Matt Robare: Boston’s Costly Missed Opportunities

122
BPDASeaportDrawings
BPDA planning document

Excerpt:

In East Boston, at the old Suffolk Downs racetrack, another new neighborhood is being planned. The109-acre site—the last major individual land parcel—had the track itself, a grandstand, stables and a parking lot. In addition, it was served by two stops on the Massachusetts Bay Transportation Authority’s Blue Line: the eponymous Suffolk Downs and Beachmont. East Boston has historically been a working class neighborhood and many streets are lined with Boston’s traditional triple deckers, as well as denser tenement buildings.
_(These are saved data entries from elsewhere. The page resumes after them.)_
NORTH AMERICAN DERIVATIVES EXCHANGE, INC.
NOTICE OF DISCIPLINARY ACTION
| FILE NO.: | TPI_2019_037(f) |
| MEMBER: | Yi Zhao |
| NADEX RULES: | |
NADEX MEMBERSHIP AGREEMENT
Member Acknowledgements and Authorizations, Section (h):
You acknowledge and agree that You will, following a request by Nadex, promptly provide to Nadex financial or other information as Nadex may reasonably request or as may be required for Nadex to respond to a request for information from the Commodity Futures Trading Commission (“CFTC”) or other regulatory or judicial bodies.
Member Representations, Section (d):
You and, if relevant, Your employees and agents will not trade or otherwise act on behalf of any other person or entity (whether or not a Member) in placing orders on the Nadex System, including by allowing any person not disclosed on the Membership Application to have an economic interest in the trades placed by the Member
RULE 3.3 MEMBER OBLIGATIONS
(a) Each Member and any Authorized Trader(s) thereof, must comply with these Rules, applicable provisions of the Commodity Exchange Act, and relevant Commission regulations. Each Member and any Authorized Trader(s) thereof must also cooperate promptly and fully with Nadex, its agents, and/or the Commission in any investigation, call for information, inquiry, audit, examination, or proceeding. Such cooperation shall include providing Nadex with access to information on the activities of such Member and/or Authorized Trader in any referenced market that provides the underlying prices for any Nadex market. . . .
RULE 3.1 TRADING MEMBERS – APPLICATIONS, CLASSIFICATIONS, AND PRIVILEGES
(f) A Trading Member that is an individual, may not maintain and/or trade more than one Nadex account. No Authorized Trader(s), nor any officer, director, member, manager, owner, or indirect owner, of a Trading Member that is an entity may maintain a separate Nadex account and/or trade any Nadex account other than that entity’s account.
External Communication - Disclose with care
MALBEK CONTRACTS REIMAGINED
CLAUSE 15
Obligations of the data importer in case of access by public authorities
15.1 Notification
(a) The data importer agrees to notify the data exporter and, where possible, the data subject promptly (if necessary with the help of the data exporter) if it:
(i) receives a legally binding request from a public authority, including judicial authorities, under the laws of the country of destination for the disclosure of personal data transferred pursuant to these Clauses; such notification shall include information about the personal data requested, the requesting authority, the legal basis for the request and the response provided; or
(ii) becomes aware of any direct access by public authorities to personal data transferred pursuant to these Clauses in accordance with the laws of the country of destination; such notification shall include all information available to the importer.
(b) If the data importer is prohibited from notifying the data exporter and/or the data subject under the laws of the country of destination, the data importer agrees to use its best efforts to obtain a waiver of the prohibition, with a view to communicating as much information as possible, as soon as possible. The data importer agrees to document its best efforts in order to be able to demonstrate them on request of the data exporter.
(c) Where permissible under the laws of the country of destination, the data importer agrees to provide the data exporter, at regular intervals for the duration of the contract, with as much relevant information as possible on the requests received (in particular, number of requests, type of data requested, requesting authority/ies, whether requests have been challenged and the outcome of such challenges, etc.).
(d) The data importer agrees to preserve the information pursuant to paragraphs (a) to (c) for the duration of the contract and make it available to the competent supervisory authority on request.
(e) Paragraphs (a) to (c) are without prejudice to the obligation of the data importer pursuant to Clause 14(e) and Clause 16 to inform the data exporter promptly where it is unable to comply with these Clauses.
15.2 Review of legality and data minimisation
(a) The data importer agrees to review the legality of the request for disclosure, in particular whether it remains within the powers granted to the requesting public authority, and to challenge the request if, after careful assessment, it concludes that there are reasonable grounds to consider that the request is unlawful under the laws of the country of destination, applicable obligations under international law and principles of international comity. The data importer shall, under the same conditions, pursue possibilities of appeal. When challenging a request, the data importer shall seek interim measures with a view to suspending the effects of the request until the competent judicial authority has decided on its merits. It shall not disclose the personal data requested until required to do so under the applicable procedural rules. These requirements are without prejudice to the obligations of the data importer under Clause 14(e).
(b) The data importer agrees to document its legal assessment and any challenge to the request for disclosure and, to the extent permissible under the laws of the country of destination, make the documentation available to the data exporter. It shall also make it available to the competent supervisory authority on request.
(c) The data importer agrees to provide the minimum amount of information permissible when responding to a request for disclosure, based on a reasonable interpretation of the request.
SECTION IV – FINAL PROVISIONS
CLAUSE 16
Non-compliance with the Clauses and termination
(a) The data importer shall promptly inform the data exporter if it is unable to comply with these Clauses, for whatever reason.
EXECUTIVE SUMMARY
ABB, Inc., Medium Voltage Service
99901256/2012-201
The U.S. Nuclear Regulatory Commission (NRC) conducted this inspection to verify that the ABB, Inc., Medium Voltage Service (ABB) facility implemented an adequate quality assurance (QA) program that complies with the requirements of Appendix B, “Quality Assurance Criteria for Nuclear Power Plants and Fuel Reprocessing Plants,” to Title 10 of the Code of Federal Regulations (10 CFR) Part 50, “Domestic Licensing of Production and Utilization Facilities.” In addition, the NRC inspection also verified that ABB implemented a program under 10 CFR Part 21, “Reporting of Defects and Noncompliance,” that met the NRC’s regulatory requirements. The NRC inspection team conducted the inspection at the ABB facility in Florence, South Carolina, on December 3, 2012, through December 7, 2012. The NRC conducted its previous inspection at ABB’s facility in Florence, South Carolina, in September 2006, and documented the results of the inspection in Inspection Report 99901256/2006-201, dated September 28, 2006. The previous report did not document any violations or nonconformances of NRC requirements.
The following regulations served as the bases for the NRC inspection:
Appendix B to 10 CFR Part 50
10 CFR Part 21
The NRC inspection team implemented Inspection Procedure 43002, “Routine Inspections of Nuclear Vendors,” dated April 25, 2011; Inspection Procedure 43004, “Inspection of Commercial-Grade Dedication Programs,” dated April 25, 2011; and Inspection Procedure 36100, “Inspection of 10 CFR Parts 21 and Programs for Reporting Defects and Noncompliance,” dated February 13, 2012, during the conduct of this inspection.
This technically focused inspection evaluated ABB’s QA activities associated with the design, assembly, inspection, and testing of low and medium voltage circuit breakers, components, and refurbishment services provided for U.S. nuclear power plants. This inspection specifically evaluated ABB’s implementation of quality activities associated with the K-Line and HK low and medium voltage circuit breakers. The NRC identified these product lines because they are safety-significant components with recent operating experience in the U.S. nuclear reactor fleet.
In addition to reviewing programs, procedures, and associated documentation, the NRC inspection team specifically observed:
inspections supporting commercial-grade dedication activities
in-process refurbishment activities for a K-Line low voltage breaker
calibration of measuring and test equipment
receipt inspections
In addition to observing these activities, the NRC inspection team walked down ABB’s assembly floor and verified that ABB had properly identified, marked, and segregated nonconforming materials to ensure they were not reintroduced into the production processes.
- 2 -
Once known for its shipyards that built some of the fastest clipper ships ever to sail, today its main feature is Boston’s Logan International Airport.

Owned by the developer HYM Investment Group, they have proposed to build a bunch of towers in a park, with modern glass curtain walls, no street grid and too much parking. In addition, 1,430 units of affordable housing will be created, while 40 acres will be left as “green space.” Renderings show boxy, separated buildings on individual blocks.

Despite the project’s literature committing to concepts like fine-grained, walkable urbanism, it’s clear from the design that this is just spin. The large roads, single block buildings and 6,760 parking spaces all suggest a design for cars no amount of green roofs can compensate for.